Back at the Bowl, Marlon Williams – the loveliest voice ever to come out of Lyttelton, if not the entire country – took the stage after sunset, with his crack band The Yarra Benders including great multi-instrumentalist Dave Khan.

It was a confident performance that reflected Williams’ recent time spent playing overseas; strong on dynamics and leaning towards dark and gothic themes. He started out quietly in a country vein, but by mid-set had built up to the Orbisonian melodrama of Billy Fury’s ‘Lost Without You’ and the snap and twang of newer, rockier originals like ‘I’m A Vampire Again’.

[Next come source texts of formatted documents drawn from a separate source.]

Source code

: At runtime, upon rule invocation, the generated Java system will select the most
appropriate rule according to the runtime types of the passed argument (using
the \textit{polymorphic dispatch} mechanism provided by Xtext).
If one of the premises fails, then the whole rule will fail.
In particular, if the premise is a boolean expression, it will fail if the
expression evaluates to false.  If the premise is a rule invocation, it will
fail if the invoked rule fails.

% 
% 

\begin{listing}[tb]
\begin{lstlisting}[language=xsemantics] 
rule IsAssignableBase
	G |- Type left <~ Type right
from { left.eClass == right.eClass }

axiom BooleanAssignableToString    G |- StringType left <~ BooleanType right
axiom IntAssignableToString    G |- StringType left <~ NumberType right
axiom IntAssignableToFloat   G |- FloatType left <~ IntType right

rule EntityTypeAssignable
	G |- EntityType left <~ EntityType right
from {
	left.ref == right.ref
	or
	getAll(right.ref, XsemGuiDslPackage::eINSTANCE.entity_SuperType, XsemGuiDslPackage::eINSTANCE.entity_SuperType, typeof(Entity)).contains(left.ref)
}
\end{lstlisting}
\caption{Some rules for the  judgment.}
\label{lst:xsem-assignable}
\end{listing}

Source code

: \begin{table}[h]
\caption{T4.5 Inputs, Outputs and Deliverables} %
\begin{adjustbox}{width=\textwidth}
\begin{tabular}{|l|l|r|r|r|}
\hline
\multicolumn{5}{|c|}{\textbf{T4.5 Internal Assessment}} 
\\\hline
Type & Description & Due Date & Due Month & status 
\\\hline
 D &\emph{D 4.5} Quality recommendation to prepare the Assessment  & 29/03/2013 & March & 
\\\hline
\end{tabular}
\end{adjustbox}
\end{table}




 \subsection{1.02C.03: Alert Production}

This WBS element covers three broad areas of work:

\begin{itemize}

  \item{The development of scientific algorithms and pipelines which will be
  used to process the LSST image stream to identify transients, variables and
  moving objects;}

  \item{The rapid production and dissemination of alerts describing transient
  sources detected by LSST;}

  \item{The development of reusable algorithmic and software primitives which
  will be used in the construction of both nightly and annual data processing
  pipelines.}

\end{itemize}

On the intimate Dell Stage, Malian artist Inna Modja opened her set with what might have been a traditional West African desert blues, but swiftly moved into the 21st century, adding samples, beats and projected images, resulting in an intense electronic-blues fusion. As her last beats died away, the Bowl lit up again for the weekend’s only performance by The Specials.

Formed in Britain the late '70s against a background of racial tension, unemployment and Thatcherism, the original group made only two albums and a handful of singles, which (other than a brief detour into Bob Marley’s ‘Redemption Song’) provided the entire repertoire for tonight’s show. They just proved what a small but perfectly formed body of work that is.

There’s a paradox at the heart of The Specials’ music: though it draws heavily on the bright, energetic rhythms of ska, its message is frequently dark, bordering on paranoid. The brilliant opener ‘Ghost Town’ – which marked the end of the original group’s career – set the tone. (Pointedly, nothing was played from the group’s later incarnation as Special AKA, led by their estranged founder Jerry Dammers.)

Though just three members remain from the classic lineup, these are crucial ones: singer Terry Hall, singer-guitarist Lynval Golding, and bassist Horace Panter. Golding – in traditional two-tone hat and suit - was ebullient and upbeat. Hall was an intense, brooding presence with his mocking asides. (“Call security – there’s a duck in the water without a wristband.”)

Augmented by strings and horns, Panter and newly recruited drummer Gary Powell drove the old songs hard, while Hall and Golding proved that their ironic commentaries on class, racism and the status quo are, in an age of Brexit and Trump, as relevant as ever.